Text segment:
Sort the data by their respective columns

In [None]:
race_sorted = race2.sort_values(by='Total Population',ascending = False)

Display a few columns of the sorted data

In [None]:
race_sorted[['FIPS','Total Population']].head(10)

Plot it

In [None]:
race_sorted.head(10).plot.bar(x='FIPS',
                            y='Total Population')

Add a Title

In [None]:
race_sorted.head(10).plot.barh(x='FIPS',
                            y='Total Population', 
                            title='Top 10 Census Tracts with Highest Population in Philadelphia County in 2021',
                            color='green')

#### Filtering and Subsetting the Data

Subset the data so that we can see the data per row

In [None]:
race2[race2['Total Population']==0]

Create a new variable for census tracts with zero population in Philadelphia County

In [None]:
race_no_pop = race2[race2['Total Population']==0]

How many records?

Extracted information:
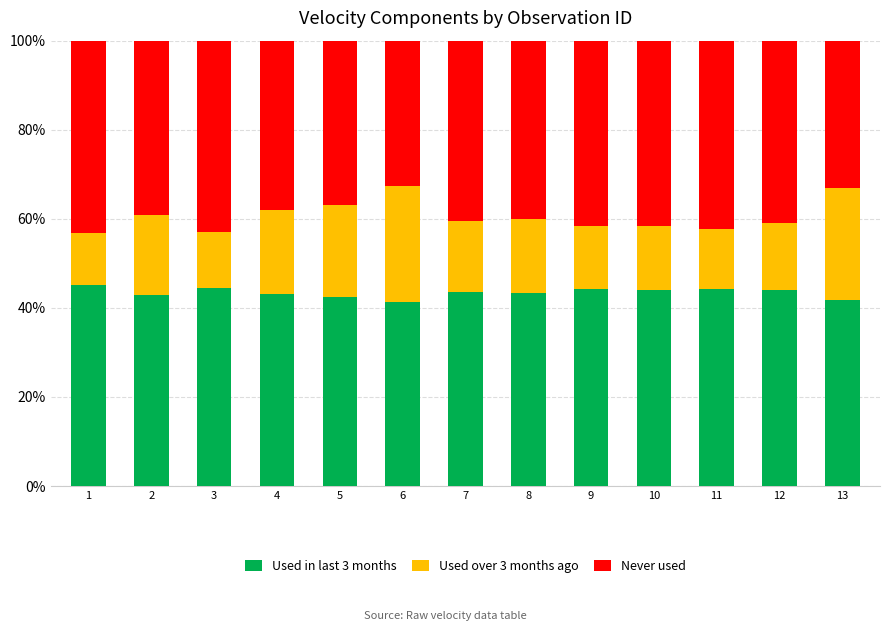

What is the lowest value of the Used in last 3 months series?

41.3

...

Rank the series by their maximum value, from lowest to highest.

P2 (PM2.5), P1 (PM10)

The problem:
Pick up the pandas walkthrough on Philadelphia County census tract populations where it stops and continue it.

Response below:
In [None]:
print('There are ' + str(len(race_no_pop)) + ' census tracts with no people in them')

Display it

In [None]:
race_no_pop[['FIPS','Total Population']]

#### Create a subset of data for the logan Neighborhood

In [None]:
# Specify the desired FIPS by their IDs
subset = [42101028000, 42101028100, 42101028200, 42101028300, 42101028400, 42101028500]

# Create a subset of the data for the desired FIPS
subset = race[race2["FIPS"].isin(subset)]

# Save the subset to a new CSV file
subset.to_csv("census_subset.csv", index=False)

In [None]:
subset.info()

This subset of data contains columns we don't need

In [None]:
columns_to_keep = ['Geo_FIPS',
                   'SE_A03001_001',
                   'SE_A03001_002',
                   'SE_A03001_003',
                   'SE_A03001_004',
                   'SE_A03001_005',
                   'SE_A03001_006',
                   'SE_A03001_007',
                   'SE_A03001_008',]

subset2 = subset[columns_to_keep]

Rename the kept columns. Begin by creating a list of columns as they are now

In [None]:
columns = list(subset2) # this is the same as race.columns.to_list()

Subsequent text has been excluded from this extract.